A civil dialogue on migration, social protection & funding
On 29 October I participated in a civil dialogue meeting with the European Commission on the impact of migration and the humanitarian crisis on social protection systems. A novelty was the topic of the meeting and that the European Commission’s Directorate-General for Migration and Home Affairs (DG Home) was invited by the Directorate-General for Employment, Social Affairs and Inclusion (DG EMPL) to join.
Laurent Aujean from DG HOME reassured participants that integration of migrants and regular migration remain priorities despite the urgency of saving lives. The Commission wants to make it easier for asylum seekers to access the labour market while their asylum application is pending. Marie-Anne Paraskevas from DG EMPL informed us that only a few projects funded by the European Social Fund (ESF) support migration integration, despite the fact that Member States can apply for funding of active inclusion, employment and education activities, such as services for families and children, language classes, training of teachers and vocational training. The EU has restricted the use of the ESF to asylum seekers that have applied for protection, which can take up to nine months. The Fund for European Aid to the Most Deprived (FEAD), on the other hand, is left to the discretion of Member States to decide if they allow it to support all migrants, irrespective of residence status.
The Commission once explained to me that EU funding enables new and innovative project ideas that local, regional or national governments are not yet ready to invest in. Although the long-term aim is for authorities to see the added value of such investments, and help them to find a sustainable solution to support civil society or other service providers to continue their work. I therefore asked the Commission if they know of examples when migration integration projects funded by the EU have successfully led to more sustainable solutions. I also reiterated the question by Michele LeVoy (Director of our member PICUM, the Platform for International Cooperation on Undocumented Migrants) on which Member States have actually enabled irregular migrants to benefit from FEAD, and if the Commission could encourage, although not oblige, an inclusive application of the fund. The Commission took note of the questions but unfortunatley did not give an answer. I hope that our civil society meeting with DG HOME on 9 November will provide more clarifications about EU funding.
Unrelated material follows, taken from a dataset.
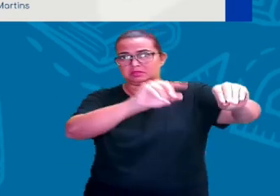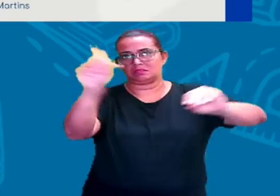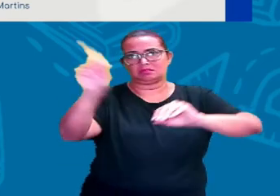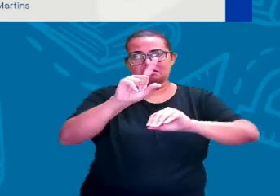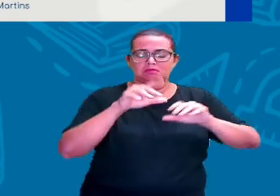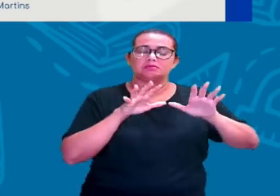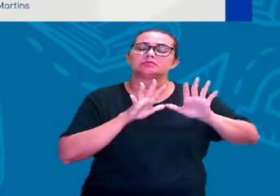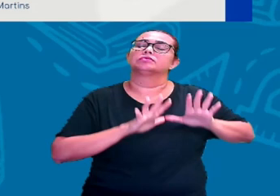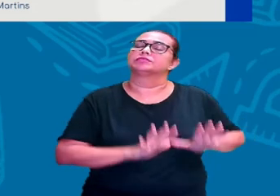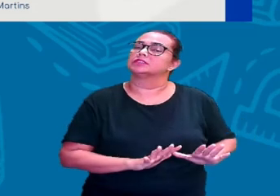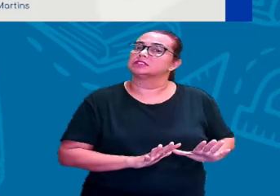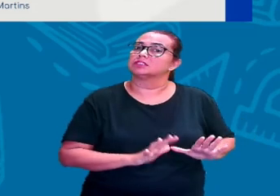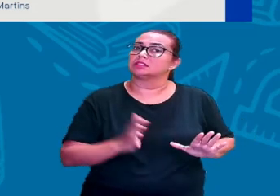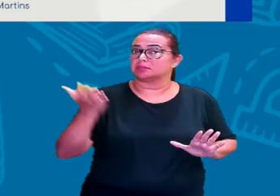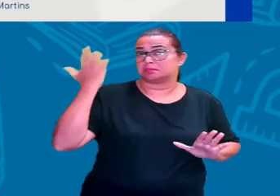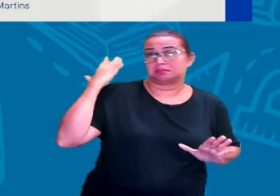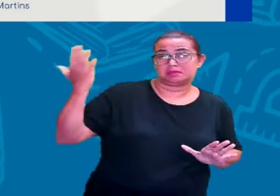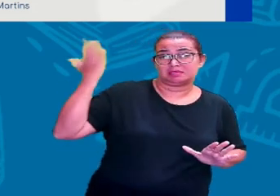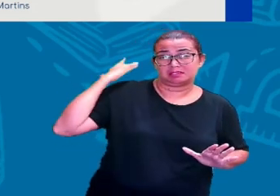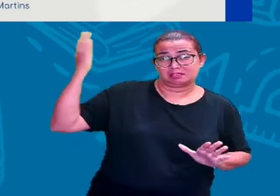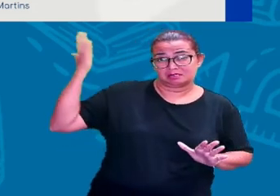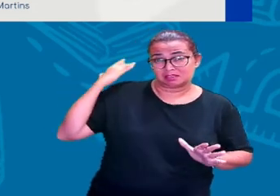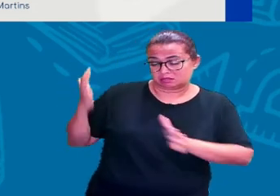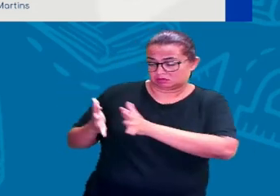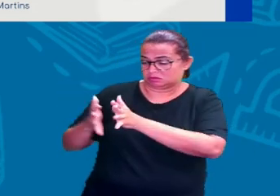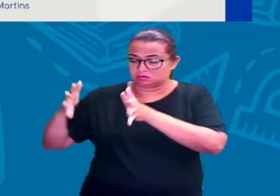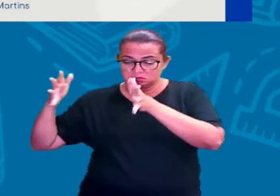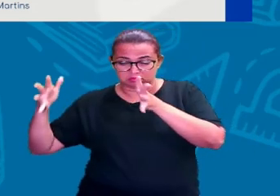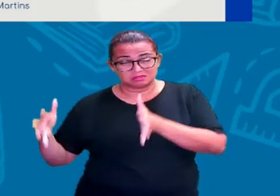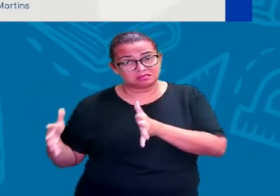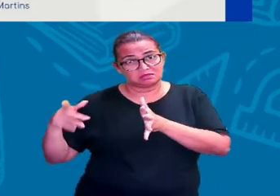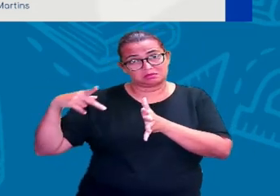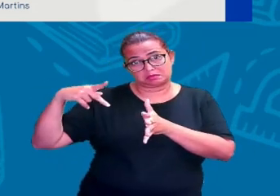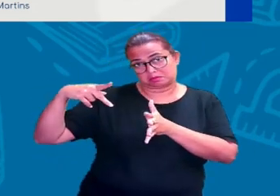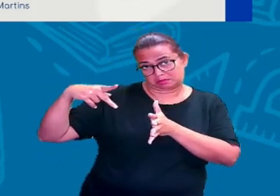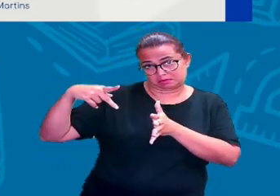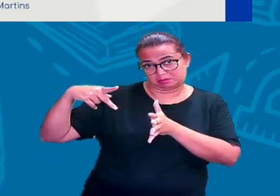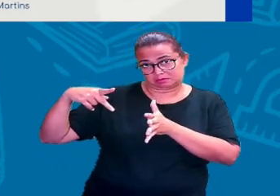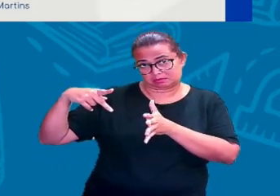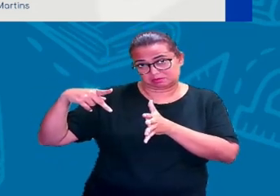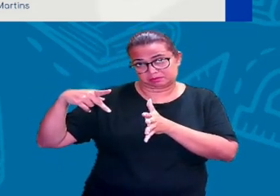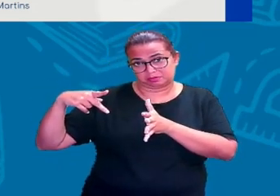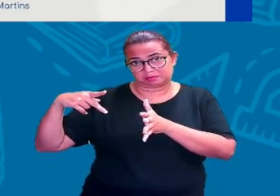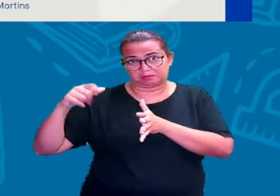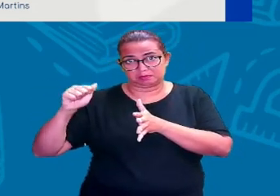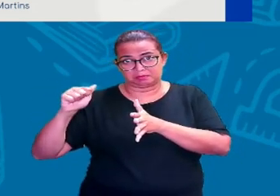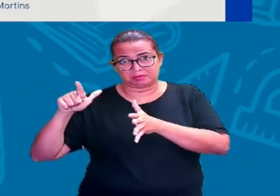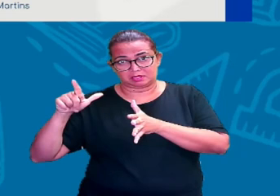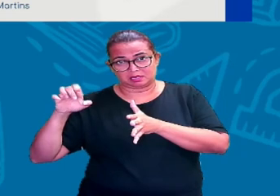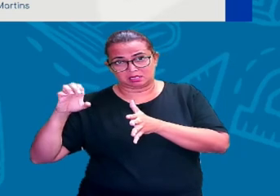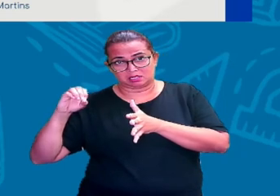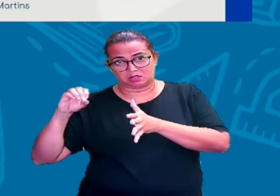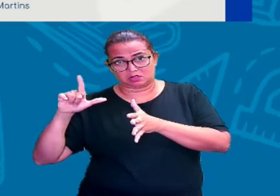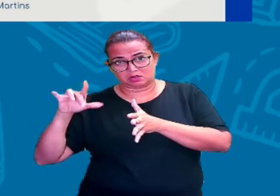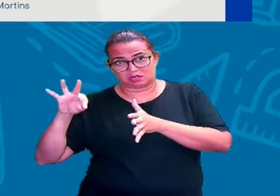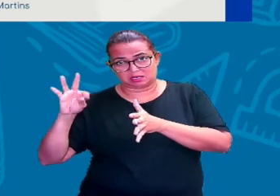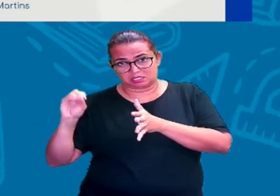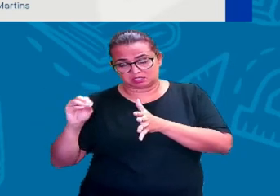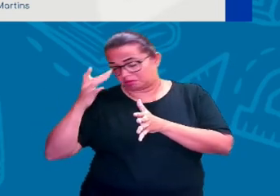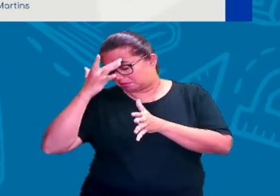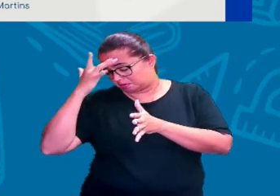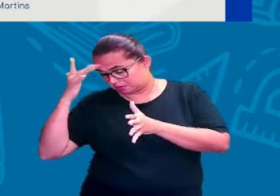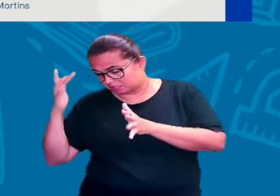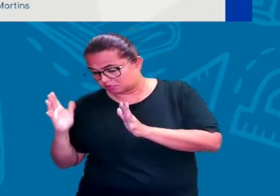Mas, nessa época do Paleolítico, as pessoas viviam de locais em locais. Então,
Social Platform members shared their messages:
Conny Reuter (Secretary-General, SOLIDAR) spoke about the logic of austerity, and how decision-makers should go beyond their personal short-term aim to get re-elected and invest in integration and social policies that pay back in the long-term. Secondly, we need an enabling environment encouraging public and private partnership, where services don’t rely on volunteers only and where service providers aren’t criminalised for assisting irregular migrants. Finally, Mr Reuter warned about trade-offs that may have detrimental effects and play into the hands of the extreme right, e.g. if integration is being funded by cuts from programmes for long-term unemployed people.
Heather Roy (Secretary-General, Eurodiaconia) shared experiences from civil society on the ground and their challenges in accessing funding for the first months when refugees and migrants arrive. Lack of funding for immediate reception services prevents migrants from using their skills and abilities. Existing civil society organisation partnerships with regional and local authorities in one area of services has demonstrated an overall quicker response. Hungary is an example of well used ESF funding to provide an integrated package of social services, including accommodation for women who are being trained as child care assistants. Ms Roy stressed the importance of avoiding competition between services, and to maintain the quality of service standards for all, including migrants, and to ensure training for volunteers to prevent them from burn-out.
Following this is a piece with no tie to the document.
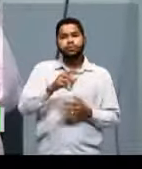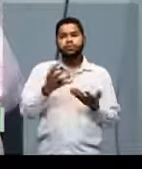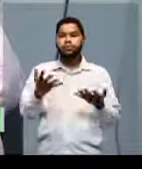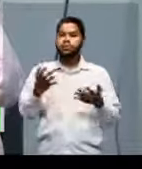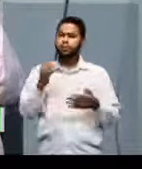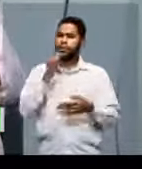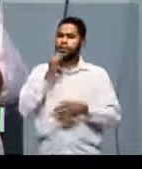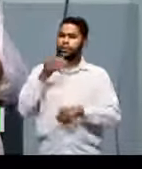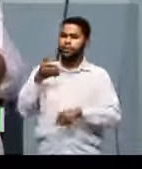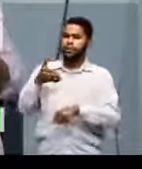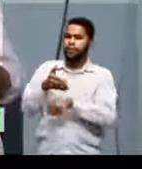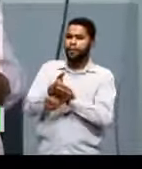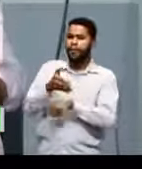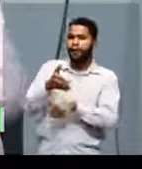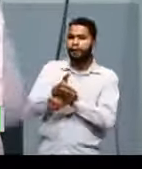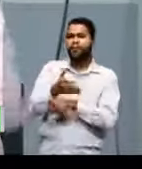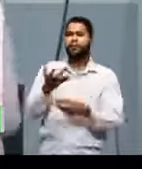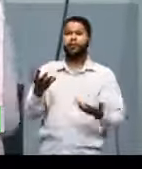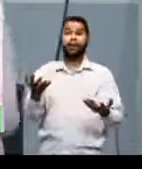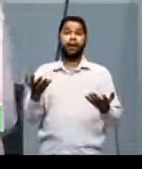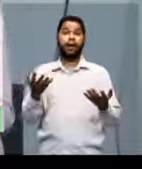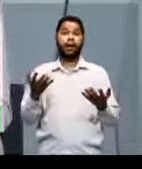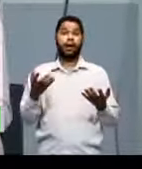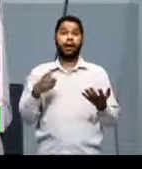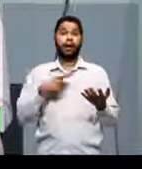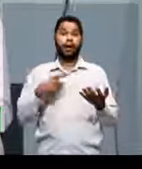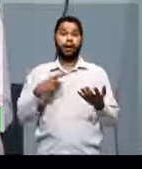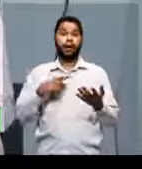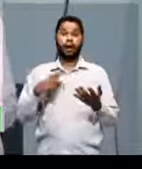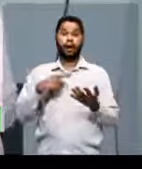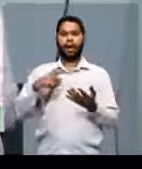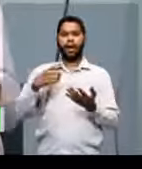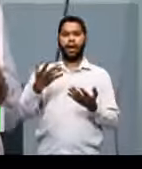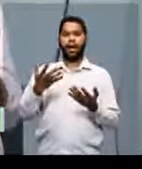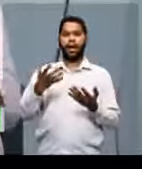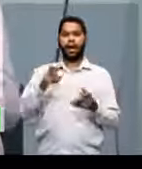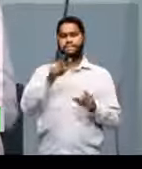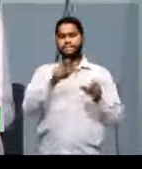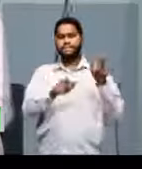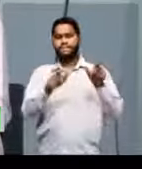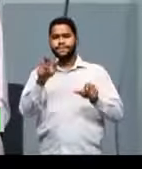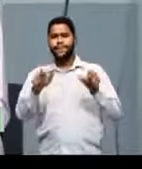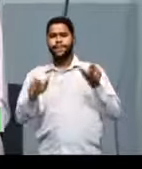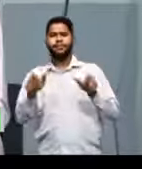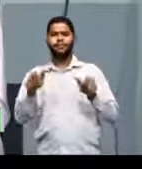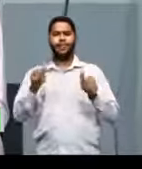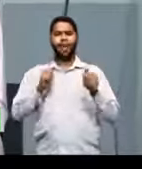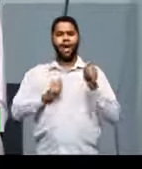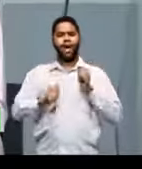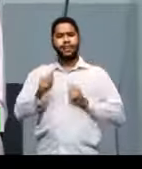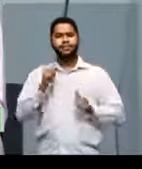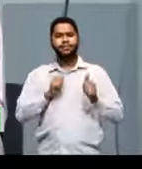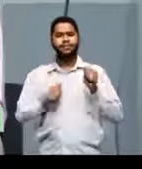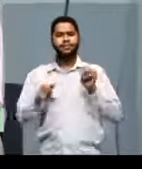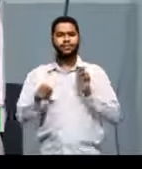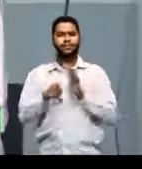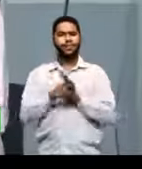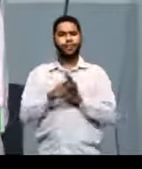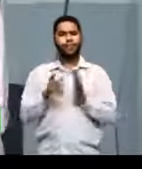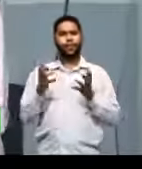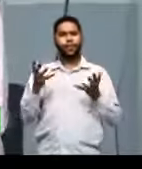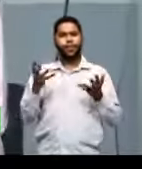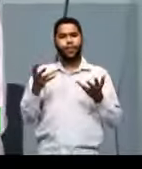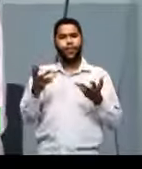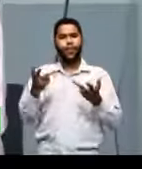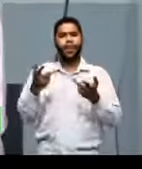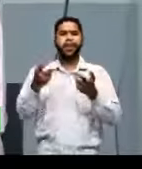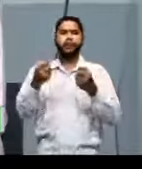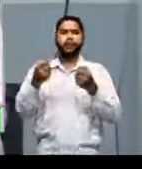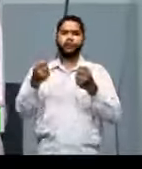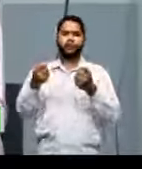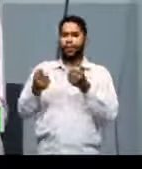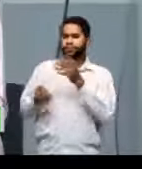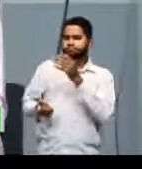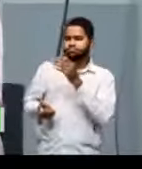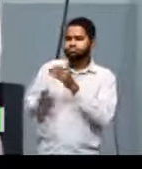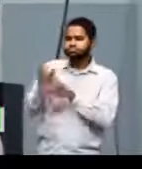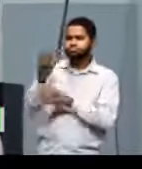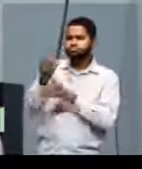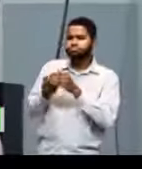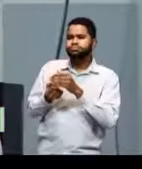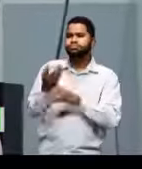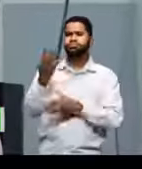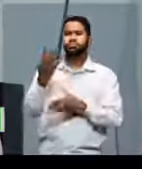acesso a artistas de alta qualidade, a pessoas famosas que produzem esses espetáculos,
Eberhard Lueder (Head of Social Inclusion, Red Cross EU Office) spoke about the work by Red Cross staff and volunteers, and stressed that humanitarian assistance is an intervention, not a solution. Civil society organisations across the EU ask for the expertise of colleagues who are prepared and have more experience of meeting the needs of asylum seekers and migrants.
Michele LeVoy (Director, PICUM) shared the long-term perspective of five to ten years from now. While some applicants will be granted protection to stay, others won’t, and due to the volume of arrivals it will be impossible to enforce deportation of all. The consequence is that there will be more irregular migrants living in the EU than today; the present estimation is around two to four million undocumented migrants. Ms LeVoy pointed out three challenges: firstly, current homelessness systems are not meeting the needs of all EU citizens and funding is not available for undocumented migrants; secondly, 30 percent of all arrivals are unaccompanied children, and many of them end up living in poverty; thirdly, special attention should be given to gender, due to the particular vulnerability of migrants who are women and girls.